Mariëtte van der Ven (born 1967) is a Dutch sculptor living and working in Nieuwendijk, The Netherlands. After graduating from the Academy of Fine Arts in Rotterdam (sculpting) in 1991, she worked mainly on ceramic human sculptures.
Her work has been exhibited frequently in The Netherlands and abroad in galleries and museums and has been acquired by private collectors and museums. In 2012, she was invited for a residency in Sanbao (China), where she worked for six weeks and later showed the results at the Artfair in Shanghai. Her work has been selected for several ceramic competitions.
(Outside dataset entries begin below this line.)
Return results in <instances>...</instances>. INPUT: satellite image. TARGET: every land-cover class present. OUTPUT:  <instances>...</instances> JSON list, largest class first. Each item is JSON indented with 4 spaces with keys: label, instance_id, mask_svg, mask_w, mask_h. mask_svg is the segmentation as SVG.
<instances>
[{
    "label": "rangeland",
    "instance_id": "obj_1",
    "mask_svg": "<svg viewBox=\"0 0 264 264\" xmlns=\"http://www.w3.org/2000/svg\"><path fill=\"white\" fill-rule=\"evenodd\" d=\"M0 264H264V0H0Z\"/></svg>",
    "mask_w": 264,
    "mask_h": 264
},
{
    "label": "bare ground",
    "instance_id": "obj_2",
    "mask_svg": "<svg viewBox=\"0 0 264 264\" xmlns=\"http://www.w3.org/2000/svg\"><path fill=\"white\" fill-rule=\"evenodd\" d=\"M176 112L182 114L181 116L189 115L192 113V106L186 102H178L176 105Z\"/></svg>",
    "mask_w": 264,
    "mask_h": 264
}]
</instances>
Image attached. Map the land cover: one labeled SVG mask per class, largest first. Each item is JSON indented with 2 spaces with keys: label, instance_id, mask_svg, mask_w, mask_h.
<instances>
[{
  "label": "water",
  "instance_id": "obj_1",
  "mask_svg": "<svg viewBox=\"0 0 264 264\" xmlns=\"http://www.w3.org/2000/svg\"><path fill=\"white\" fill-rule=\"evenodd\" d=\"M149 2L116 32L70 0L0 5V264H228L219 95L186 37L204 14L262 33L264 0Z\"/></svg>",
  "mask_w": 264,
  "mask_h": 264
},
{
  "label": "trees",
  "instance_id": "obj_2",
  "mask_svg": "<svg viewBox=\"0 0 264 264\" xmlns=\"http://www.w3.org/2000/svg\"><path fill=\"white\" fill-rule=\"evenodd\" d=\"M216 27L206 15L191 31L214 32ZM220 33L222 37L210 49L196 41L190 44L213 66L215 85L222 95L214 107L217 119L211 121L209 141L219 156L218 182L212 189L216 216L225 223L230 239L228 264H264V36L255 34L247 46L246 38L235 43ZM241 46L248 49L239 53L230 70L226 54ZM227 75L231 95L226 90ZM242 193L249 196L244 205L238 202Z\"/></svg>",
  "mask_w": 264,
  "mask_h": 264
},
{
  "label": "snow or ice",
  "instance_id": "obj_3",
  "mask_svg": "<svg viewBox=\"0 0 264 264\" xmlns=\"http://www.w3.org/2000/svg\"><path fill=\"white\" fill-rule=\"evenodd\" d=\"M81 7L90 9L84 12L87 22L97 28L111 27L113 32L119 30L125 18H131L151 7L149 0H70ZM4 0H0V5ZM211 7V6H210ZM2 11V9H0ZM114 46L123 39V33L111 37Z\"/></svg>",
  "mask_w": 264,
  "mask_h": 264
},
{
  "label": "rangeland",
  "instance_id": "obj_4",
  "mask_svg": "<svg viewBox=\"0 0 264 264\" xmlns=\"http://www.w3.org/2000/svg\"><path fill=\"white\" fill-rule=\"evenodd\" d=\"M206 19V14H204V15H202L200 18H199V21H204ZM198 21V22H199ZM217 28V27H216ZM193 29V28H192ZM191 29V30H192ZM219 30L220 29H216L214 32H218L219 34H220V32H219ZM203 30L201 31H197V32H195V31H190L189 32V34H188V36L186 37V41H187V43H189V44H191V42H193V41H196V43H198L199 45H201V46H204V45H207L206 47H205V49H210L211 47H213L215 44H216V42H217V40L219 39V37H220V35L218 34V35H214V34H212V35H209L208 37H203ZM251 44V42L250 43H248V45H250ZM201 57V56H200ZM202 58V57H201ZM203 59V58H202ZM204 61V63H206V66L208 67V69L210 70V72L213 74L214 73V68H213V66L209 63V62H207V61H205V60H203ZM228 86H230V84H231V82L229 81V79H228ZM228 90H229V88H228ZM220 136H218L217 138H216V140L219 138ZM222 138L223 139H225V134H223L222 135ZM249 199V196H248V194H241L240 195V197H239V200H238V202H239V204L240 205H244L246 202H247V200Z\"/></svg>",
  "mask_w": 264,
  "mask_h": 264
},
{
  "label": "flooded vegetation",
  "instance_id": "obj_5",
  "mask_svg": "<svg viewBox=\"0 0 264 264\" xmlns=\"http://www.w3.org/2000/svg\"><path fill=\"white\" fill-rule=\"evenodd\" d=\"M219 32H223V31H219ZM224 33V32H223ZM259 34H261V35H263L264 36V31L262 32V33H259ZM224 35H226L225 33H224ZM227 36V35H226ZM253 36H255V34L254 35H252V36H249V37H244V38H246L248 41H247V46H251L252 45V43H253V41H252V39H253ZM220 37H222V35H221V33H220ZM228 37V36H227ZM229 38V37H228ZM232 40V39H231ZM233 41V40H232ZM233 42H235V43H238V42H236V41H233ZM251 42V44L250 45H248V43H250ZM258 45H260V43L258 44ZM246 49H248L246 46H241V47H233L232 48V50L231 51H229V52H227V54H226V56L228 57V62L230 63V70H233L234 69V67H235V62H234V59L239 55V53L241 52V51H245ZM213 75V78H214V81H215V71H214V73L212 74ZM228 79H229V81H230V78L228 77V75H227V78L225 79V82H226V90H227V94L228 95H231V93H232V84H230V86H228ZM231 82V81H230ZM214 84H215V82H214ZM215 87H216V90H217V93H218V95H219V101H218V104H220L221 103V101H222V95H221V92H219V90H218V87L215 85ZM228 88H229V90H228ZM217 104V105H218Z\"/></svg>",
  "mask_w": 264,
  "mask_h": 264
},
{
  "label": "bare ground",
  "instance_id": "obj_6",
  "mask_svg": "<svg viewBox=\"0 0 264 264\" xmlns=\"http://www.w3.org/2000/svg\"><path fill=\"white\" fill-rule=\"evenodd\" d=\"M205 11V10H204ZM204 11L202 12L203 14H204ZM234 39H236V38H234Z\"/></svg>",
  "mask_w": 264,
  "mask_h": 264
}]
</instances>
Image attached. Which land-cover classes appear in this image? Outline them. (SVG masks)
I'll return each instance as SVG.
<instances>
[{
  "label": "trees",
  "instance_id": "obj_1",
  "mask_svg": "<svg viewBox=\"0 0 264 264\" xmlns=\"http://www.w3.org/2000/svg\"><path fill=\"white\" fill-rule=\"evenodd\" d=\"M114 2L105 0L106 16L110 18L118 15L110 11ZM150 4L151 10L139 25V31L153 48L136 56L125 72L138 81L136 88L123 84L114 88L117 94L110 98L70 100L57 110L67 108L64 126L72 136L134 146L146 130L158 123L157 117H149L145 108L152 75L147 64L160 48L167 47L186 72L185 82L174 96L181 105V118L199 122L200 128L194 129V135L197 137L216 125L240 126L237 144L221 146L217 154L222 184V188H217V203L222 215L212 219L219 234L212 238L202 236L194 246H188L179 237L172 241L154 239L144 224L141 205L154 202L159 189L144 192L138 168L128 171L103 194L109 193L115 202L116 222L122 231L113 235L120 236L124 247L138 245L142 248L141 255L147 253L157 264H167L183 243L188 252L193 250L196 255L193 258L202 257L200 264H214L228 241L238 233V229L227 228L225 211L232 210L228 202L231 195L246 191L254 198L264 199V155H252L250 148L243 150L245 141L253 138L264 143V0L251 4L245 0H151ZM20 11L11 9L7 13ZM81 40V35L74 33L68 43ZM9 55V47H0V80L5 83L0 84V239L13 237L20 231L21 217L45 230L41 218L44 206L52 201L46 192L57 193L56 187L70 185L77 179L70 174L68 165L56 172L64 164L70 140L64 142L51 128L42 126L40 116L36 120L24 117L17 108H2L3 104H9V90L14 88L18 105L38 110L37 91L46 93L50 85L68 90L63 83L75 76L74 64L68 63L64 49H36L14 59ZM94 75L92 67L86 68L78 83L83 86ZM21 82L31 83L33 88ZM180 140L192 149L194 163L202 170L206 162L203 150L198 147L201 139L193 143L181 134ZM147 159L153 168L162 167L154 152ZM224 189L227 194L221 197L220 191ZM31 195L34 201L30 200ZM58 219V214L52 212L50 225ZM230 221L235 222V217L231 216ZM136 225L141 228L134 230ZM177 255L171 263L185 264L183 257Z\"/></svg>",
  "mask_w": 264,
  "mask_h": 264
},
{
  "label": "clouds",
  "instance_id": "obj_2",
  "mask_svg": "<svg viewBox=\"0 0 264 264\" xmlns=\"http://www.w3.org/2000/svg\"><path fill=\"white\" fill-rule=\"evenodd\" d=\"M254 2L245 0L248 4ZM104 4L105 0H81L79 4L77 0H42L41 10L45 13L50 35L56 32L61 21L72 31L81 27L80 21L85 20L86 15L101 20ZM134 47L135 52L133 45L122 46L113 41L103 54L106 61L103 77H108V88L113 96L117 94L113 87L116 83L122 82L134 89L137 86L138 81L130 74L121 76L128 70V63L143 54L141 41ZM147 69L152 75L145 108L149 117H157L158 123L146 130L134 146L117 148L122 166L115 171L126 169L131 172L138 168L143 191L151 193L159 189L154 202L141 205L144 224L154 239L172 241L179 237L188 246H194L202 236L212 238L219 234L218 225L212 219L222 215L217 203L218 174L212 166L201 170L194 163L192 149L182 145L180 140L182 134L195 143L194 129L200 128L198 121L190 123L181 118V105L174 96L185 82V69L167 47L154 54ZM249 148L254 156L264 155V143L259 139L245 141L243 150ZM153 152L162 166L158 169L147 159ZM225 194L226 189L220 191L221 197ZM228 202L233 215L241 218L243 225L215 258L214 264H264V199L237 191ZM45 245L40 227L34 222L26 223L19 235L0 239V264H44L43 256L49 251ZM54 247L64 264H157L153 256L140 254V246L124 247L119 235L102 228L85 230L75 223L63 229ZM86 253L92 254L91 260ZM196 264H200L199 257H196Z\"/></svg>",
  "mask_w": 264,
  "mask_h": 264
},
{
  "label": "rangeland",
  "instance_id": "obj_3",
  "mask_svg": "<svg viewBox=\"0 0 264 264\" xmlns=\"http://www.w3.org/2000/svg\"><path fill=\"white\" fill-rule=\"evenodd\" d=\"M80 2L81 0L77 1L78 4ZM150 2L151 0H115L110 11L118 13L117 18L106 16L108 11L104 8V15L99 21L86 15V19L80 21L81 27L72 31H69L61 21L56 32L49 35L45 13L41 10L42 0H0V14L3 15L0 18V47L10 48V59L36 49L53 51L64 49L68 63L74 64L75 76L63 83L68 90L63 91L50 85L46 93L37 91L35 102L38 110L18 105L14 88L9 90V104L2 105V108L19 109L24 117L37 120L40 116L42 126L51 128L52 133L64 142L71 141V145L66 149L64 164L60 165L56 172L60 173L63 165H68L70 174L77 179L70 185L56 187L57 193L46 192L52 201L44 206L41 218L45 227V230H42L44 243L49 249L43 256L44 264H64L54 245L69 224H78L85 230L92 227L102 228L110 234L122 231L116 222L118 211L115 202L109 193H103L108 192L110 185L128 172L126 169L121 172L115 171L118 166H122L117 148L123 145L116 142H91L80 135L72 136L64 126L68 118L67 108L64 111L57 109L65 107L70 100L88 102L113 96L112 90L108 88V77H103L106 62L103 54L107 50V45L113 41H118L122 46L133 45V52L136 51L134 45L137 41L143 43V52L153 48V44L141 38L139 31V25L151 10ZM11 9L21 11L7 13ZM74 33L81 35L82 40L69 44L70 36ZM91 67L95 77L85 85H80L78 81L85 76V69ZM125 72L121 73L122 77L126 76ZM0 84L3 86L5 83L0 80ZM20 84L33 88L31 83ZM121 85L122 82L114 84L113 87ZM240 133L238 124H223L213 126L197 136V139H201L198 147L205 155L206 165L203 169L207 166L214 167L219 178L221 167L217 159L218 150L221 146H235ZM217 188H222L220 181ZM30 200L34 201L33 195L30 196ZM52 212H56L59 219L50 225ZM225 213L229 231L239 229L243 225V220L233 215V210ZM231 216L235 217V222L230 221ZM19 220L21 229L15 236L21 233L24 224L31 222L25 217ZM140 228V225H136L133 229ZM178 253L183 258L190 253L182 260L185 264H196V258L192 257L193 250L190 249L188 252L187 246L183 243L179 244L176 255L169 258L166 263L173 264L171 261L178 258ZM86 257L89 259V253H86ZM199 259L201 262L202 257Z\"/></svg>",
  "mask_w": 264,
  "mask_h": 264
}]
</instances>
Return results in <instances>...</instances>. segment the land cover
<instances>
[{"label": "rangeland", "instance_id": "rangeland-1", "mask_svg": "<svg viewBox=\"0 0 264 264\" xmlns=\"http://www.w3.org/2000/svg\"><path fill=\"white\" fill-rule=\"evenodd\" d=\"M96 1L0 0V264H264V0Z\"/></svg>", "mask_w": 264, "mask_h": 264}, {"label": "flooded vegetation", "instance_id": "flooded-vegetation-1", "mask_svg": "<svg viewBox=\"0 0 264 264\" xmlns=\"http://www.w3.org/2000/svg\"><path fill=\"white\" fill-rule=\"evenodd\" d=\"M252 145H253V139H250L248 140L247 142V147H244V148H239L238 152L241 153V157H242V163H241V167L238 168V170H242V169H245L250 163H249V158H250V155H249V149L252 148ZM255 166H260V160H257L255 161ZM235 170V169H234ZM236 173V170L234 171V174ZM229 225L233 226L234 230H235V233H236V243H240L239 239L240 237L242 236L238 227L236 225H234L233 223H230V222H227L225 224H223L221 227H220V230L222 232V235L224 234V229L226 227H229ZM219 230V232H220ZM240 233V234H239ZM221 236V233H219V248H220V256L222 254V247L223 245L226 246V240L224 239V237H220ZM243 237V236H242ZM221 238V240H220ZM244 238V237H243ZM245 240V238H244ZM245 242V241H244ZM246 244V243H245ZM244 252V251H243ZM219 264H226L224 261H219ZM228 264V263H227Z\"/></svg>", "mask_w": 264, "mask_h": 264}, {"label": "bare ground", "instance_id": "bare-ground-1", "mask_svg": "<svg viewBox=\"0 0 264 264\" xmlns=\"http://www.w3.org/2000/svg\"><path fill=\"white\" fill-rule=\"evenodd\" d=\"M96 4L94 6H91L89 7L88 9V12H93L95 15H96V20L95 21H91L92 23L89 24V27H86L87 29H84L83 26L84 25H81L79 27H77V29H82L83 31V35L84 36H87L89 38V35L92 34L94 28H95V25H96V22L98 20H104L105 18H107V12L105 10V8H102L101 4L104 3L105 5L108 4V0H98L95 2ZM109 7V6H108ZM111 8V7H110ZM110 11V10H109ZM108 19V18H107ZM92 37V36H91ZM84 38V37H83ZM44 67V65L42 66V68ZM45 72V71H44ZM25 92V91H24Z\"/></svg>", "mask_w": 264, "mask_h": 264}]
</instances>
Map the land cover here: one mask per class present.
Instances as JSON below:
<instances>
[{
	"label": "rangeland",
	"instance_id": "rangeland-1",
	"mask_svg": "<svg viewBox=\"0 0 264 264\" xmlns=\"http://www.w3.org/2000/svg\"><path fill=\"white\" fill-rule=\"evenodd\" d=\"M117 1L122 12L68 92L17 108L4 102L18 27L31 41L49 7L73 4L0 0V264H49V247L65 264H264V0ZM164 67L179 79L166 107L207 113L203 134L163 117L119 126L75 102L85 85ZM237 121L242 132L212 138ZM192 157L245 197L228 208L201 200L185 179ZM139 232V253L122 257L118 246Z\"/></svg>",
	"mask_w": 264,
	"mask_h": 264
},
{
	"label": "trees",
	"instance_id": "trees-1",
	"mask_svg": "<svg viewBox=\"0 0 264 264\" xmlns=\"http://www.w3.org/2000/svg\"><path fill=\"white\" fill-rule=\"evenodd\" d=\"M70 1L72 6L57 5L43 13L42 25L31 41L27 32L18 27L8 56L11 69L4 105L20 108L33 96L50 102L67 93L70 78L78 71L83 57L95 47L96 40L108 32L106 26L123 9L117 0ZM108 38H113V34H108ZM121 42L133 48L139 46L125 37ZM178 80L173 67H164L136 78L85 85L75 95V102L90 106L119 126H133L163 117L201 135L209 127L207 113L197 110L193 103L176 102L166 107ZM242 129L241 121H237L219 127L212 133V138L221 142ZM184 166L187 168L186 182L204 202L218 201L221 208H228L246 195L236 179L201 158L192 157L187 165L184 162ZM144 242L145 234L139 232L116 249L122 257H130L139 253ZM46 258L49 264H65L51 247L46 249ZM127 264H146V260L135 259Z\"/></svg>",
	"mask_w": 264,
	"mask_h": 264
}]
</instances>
Trained as a sculptor rather than a ceramicist, at some point, Mariëtte began working with clay as a medium to shape her sculptures. She was looking for a material she could keep scraping and fiddling with until she liked it and ended up with clay. Initially, it was a clay with chamotte in which she used a glaze as a skin. As her sculptures became more and more human images, she began to see glaze as a limitation; it was a shiny layer that created distance instead of showing the sophistication in the faces. By chance, she came across porcelain clay and decided to experiment with it. Porcelain turned out to be a very different material than clay with chamotte and required a lot of practice and patience. Porcelain challenged her to work very fine and detailed, which she found appropriate in certain works. It lends itself very well to getting the right expression in a sculpture and comes very close to human skin. She currently works with both porcelain and chamotte clay, bisque or glazed, depending on what the work demands.
In Mariëtte’s sculptures, human appearance plays the leading role. However, she is never concerned with the likeness or perfection of the portrait or figure. Still, she uses figures to tell a story that is sometimes poetic, sometimes uncomfortable, and other times activist. In her recent work, natural elements and animals take on an increasing role. Her sculptures bear witness to her concern about the deplorable state the world has fallen into due to human intervention.